» What this task involves: Quote the passage on Bouverie's time in Parliament from "Bouverie was out" to "unopposed for life.".

» Selected extract:
##########

Bouverie was out of Parliament from 1771, when he vacated his seat on the family interest for his nephew’s convenience, until 1790. In 1774, 1782 and 1784 he was a potential candidate at Northampton, where his residence on his mother’s property gave him an interest. The independent party that made overtures to him in 1784 renewed the invitation in 1790 and he was returned after a contest. An habitué of Brooks’s Club, he regarded himself as a personal friend of Charles James Fox and aped his politics.1 A bid to topple him from his seat in 1796 on the grounds that he had given dissatisfaction to his constituents was unsuccessful and he was henceforward unopposed for life.

##########

» Extracted information:
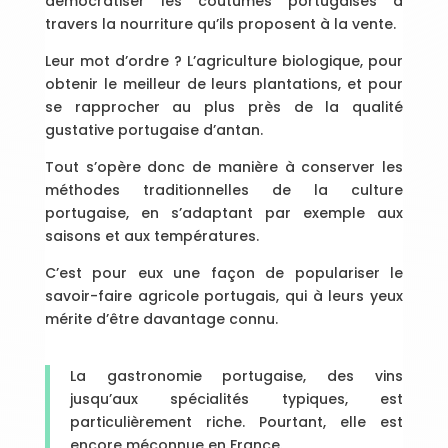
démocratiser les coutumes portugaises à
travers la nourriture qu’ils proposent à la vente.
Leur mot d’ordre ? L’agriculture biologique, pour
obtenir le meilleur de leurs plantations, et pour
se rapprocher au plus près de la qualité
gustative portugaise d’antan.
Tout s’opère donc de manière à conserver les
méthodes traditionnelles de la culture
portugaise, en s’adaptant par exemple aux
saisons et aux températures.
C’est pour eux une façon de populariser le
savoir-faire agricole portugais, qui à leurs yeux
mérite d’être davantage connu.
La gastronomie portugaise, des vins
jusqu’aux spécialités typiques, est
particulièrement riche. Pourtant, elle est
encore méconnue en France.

##########

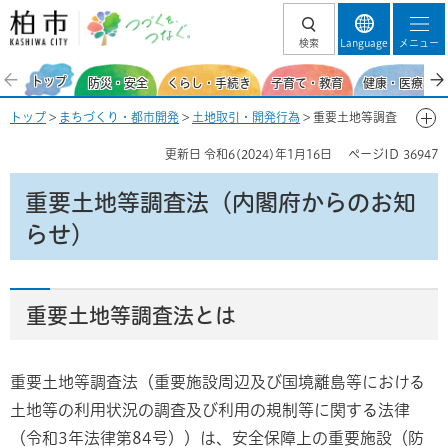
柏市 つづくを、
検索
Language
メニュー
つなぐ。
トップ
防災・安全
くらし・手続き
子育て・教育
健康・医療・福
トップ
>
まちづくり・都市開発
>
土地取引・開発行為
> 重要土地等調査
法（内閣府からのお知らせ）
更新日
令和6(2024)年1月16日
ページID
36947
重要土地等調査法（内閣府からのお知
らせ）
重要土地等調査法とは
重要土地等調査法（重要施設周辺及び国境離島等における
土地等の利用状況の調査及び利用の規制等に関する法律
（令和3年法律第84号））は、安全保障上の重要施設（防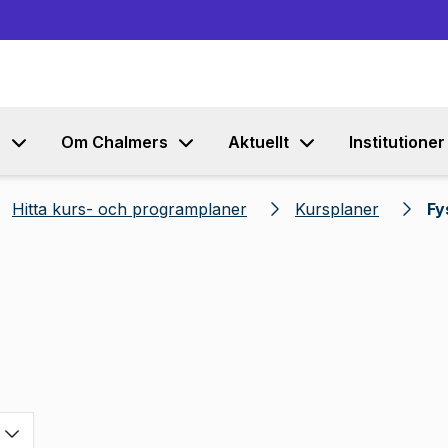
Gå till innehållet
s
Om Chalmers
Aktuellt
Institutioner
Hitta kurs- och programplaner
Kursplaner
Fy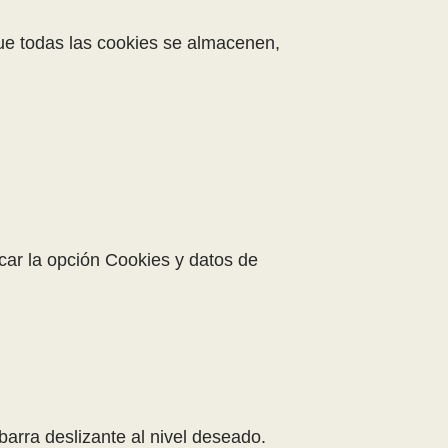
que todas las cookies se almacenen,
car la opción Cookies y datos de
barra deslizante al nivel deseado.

##########

» Solution below:
Bouverie was out of Parliament from 1771, when he vacated his seat on the family interest for his nephew’s convenience, until 1790. In 1774, 1782 and 1784 he was a potential candidate at Northampton, where his residence on his mother’s property gave him an interest. The independent party that made overtures to him in 1784 renewed the invitation in 1790 and he was returned after a contest. An habitué of Brooks’s Club, he regarded himself as a personal friend of Charles James Fox and aped his politics.1 A bid to topple him from his seat in 1796 on the grounds that he had given dissatisfaction to his constituents was unsuccessful and he was henceforward unopposed for life.